| Your task |
Rewrite the lines below as a JSON list of strings with one string per line. Skip blank lines and leave the pictures out.

+++ Input for this task +++

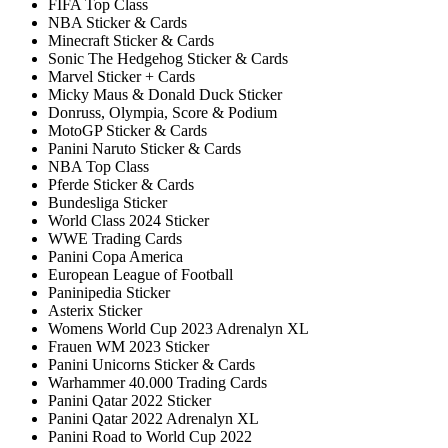
FIFA Top Class
NBA Sticker & Cards
Minecraft Sticker & Cards
Sonic The Hedgehog Sticker & Cards
Marvel Sticker + Cards
Micky Maus & Donald Duck Sticker
Donruss, Olympia, Score & Podium
MotoGP Sticker & Cards
Panini Naruto Sticker & Cards
NBA Top Class
Pferde Sticker & Cards
Bundesliga Sticker
World Class 2024 Sticker
WWE Trading Cards
Panini Copa America
European League of Football
Paninipedia Sticker
Asterix Sticker
Womens World Cup 2023 Adrenalyn XL
Frauen WM 2023 Sticker
Panini Unicorns Sticker & Cards
Warhammer 40.000 Trading Cards
Panini Qatar 2022 Sticker
Panini Qatar 2022 Adrenalyn XL
Panini Road to World Cup 2022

+++

| Response area |
[
  "FIFA Top Class",
  "NBA Sticker & Cards",
  "Minecraft Sticker & Cards",
  "Sonic The Hedgehog Sticker & Cards",
  "Marvel Sticker + Cards",
  "Micky Maus & Donald Duck Sticker",
  "Donruss, Olympia, Score & Podium",
  "MotoGP Sticker & Cards",
  "Panini Naruto Sticker & Cards",
  "NBA Top Class",
  "Pferde Sticker & Cards",
  "Bundesliga Sticker",
  "World Class 2024 Sticker",
  "WWE Trading Cards",
  "Panini Copa America",
  "European League of Football",
  "Paninipedia Sticker",
  "Asterix Sticker",
  "Womens World Cup 2023 Adrenalyn XL",
  "Frauen WM 2023 Sticker",
  "Panini Unicorns Sticker & Cards",
  "Warhammer 40.000 Trading Cards",
  "Panini Qatar 2022 Sticker",
  "Panini Qatar 2022 Adrenalyn XL",
  "Panini Road to World Cup 2022"
]